Wednesday, August 5, 2015

Tabu Buta Batu




Boleh suka batu, asal bukan kepala batu.


Koleksi batu akik atau permata yang saya punya masih sedikit, tak seperti punya beberapa orang teman yang bahkan sudah menjualnya. Dalam kantong plastik ada sekitar 7 jenis batu yang masih berbentuk bongkahan (rough), dalam plastik kecil ada 4 batu sudah dipoles tapi belum punya cincin pengikat, dan dalam dompet bekas tempat emas ada 7 cincin batu, selain sebuah cincin yang saya pakai sendiri di jari manis tangan kiri. Hampir semua koleksi tersebut awalnya tak saya ketahui namanya, namun berkat tanya-tanya pada google dan ahli abal-abal akhirnya saya tahu nama dan jenisnya.
Sedikit dari koleksi batu saya tersebut antara lain Black American Star 4, Giok Hijau Ternate, Badar Lumut, Giok Kuning Manakarra, Hajar Jahanam Ternate, Black Cat Eye, Natural Obsidian, Lavender, Badar Pasir, dan Fosil Kelor. Nama-nama batu ini adalah nama campuran dari saya sendiri berdasarkan hasil gogling, pemberitahuan si pemberi batu, dan informasi sesat dari si pemoles batu.



Tak pernah terbayangkan sebelumnya kalau saya akan memiliki koleksi batu, tidak banyak tapi ada. Waktu masih muda dulu, yang memakai cincin batu yang rata-rata berukuran besar itu adalah orang tua sepuh yang selalu memakai peci dan siap-sedia kapan pun ke Masjid ketika adzan berkumandang, kebanyakan mereka memakai tongkat sebagai penopang berjalan. Namun sekarang, trend batu membuat saya ikut-ikutan membatu. Saya tak mau ketinggalan trend, minimal tahu nama beberapa jenis batu, gaul ceritanya.

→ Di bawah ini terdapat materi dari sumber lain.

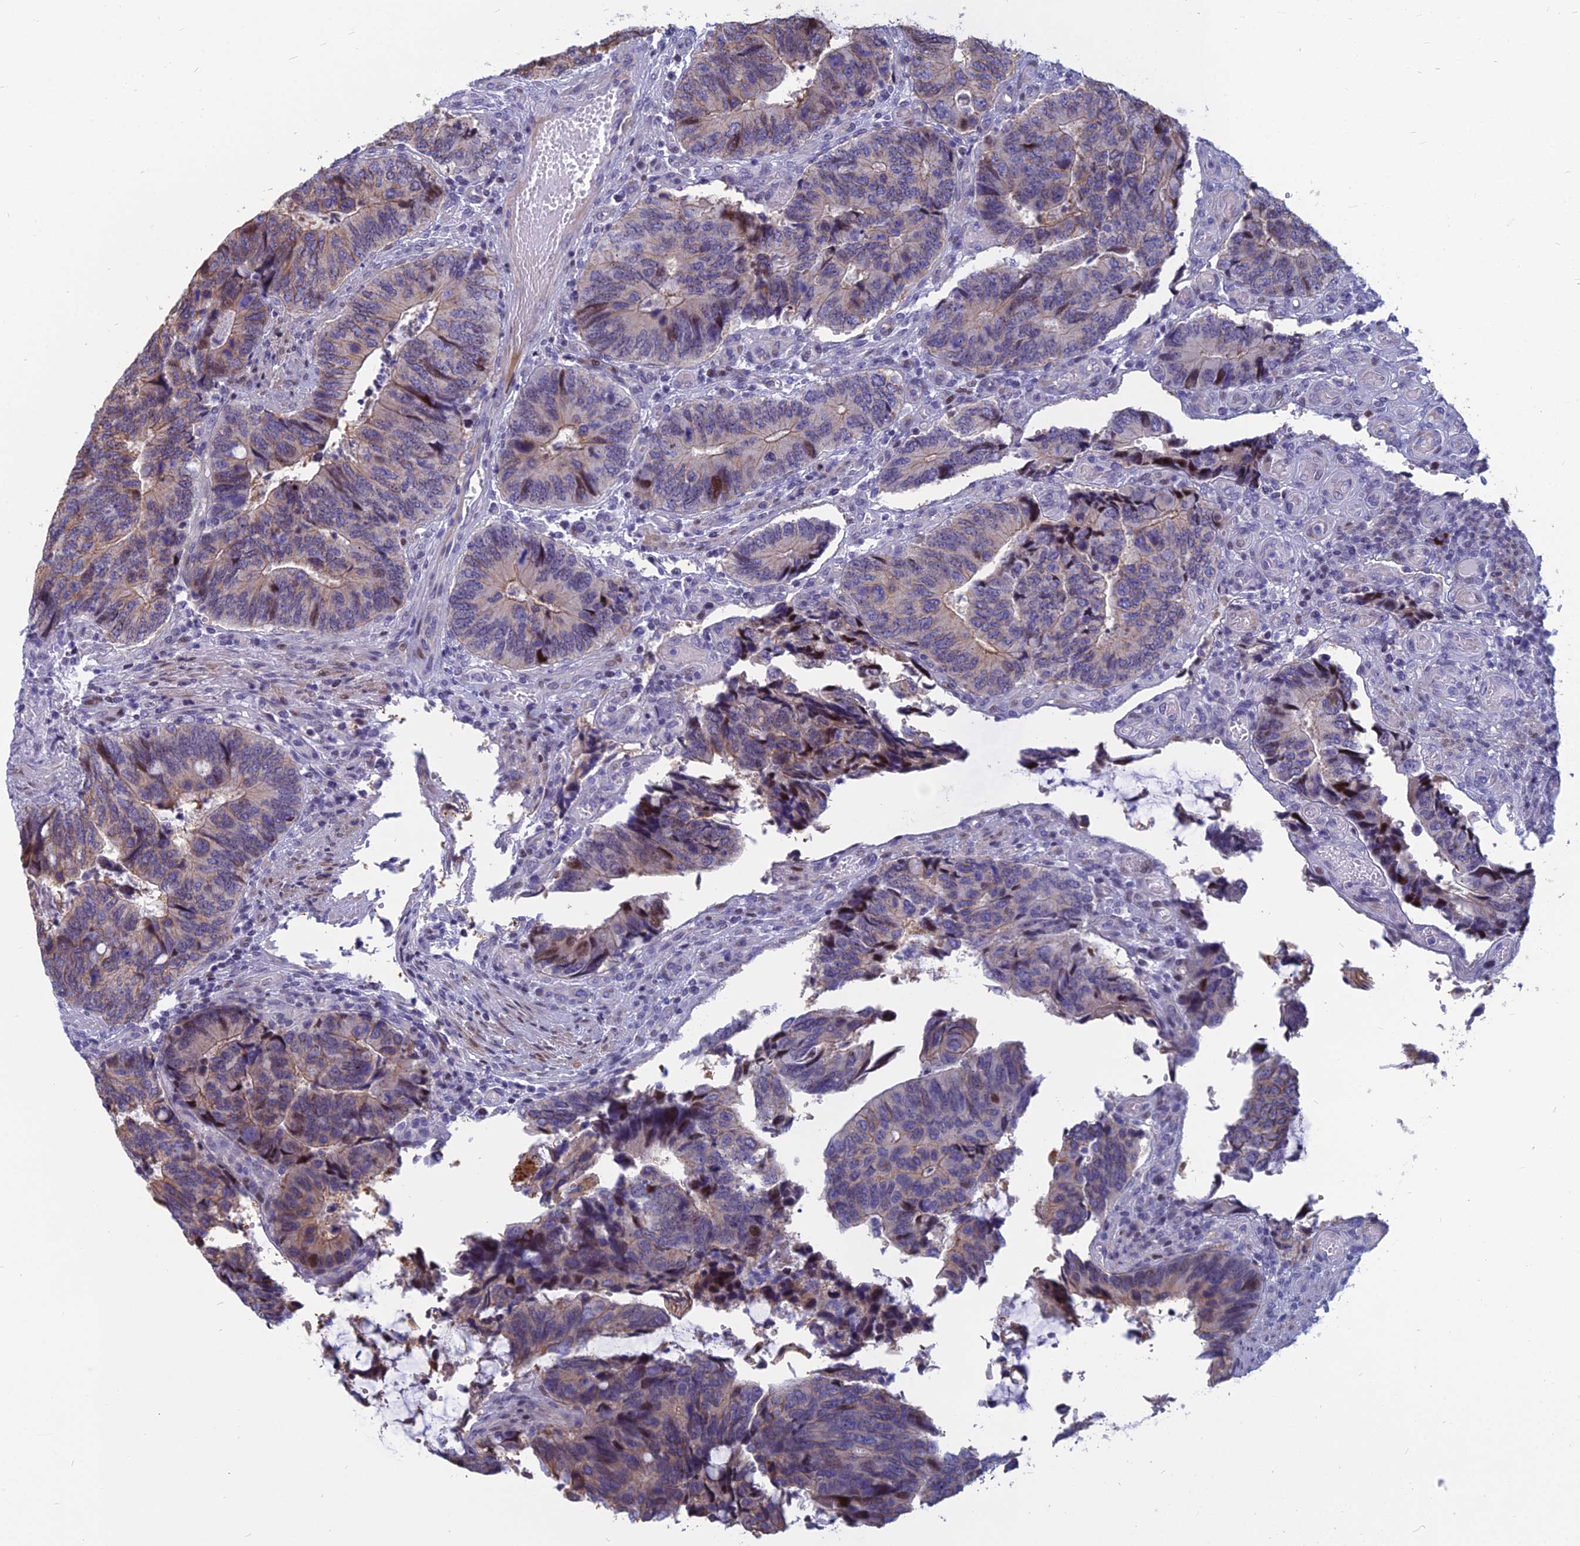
{"staining": {"intensity": "weak", "quantity": "25%-75%", "location": "cytoplasmic/membranous"}, "tissue": "colorectal cancer", "cell_type": "Tumor cells", "image_type": "cancer", "snomed": [{"axis": "morphology", "description": "Adenocarcinoma, NOS"}, {"axis": "topography", "description": "Colon"}], "caption": "Protein staining by IHC reveals weak cytoplasmic/membranous staining in approximately 25%-75% of tumor cells in colorectal adenocarcinoma. Immunohistochemistry stains the protein in brown and the nuclei are stained blue.", "gene": "MYBPC2", "patient": {"sex": "male", "age": 87}}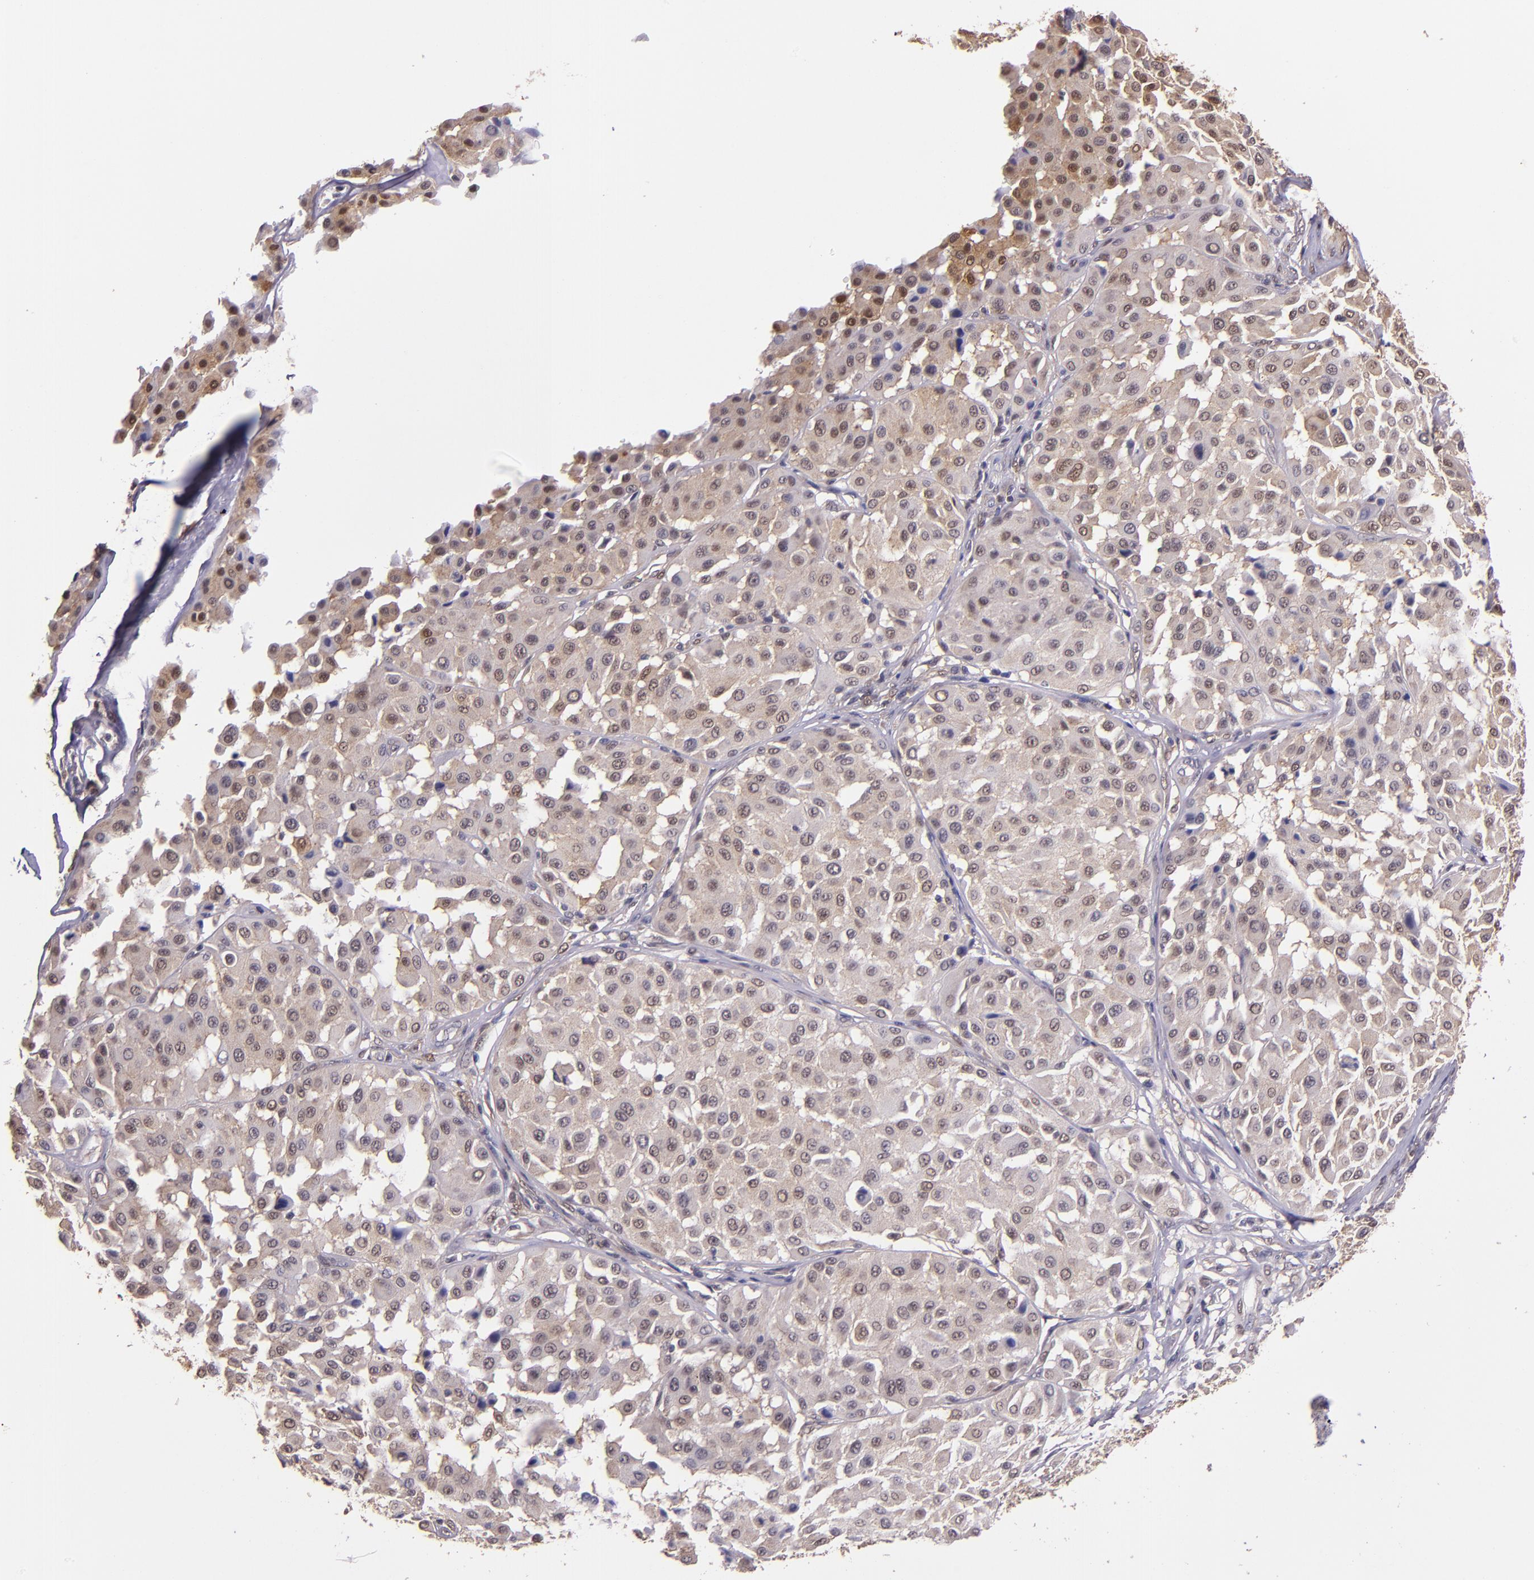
{"staining": {"intensity": "weak", "quantity": ">75%", "location": "cytoplasmic/membranous,nuclear"}, "tissue": "melanoma", "cell_type": "Tumor cells", "image_type": "cancer", "snomed": [{"axis": "morphology", "description": "Malignant melanoma, Metastatic site"}, {"axis": "topography", "description": "Soft tissue"}], "caption": "Protein staining reveals weak cytoplasmic/membranous and nuclear staining in about >75% of tumor cells in malignant melanoma (metastatic site).", "gene": "STAT6", "patient": {"sex": "male", "age": 41}}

Memang tidak semua orang suka dan memakai cincin batu. Tapi saking massifnya pedagang batu maupun cincin pengikat batu di pinggir jalan mau tak mau membuat saya katakan kalau sekarang adalah zaman batu, bukan lagi musim batu. Kalau musim, suatu saat akan hilang dan bukan tak mungkin akan muncul lagi kemudian. Tapi kalau zaman akan bertahan lama, minimal satu abad. Bayangkan saja koleksi batu yang saya miliki suatu saat saya bosan, tidak mungkin batu-batu tersebut saya buang. Paling tidak saya simpan atau diberikan pada orang lain yang kebetulan berjodoh dengan batu saya. Buktinya, sejak dulu pedagang batu akik sudah ada. Ada yang bergerilya ke kantor-kantor menawarkan batu jualannya kepada pegawai kantor, ada yang menjajakan batunya di tepi jalan atau trotoar Masjid. Kadang saya berpikir, adakah yang mau membeli cincin batu sekolot ini? Tapi ternyata ada, buktinya mereka (penjual batu) ini tetap ada hingga sekarang, bisa makan untuk hidup dari hasil menjual batu.

Saya mbatin, kira-kira batu apa yang paling berharga dan yang paling tidak berharga? Bukan batu Intan atau batu Safir yang paling berharga, tapi batulase (tanya orang Bugis Makassar apa itu Batulase). Bukan batu tawas yang paling tidak berharga, tapi batu ginjal (tanya dokter apa itu batu ginjal). Ini batuku, mana batumu?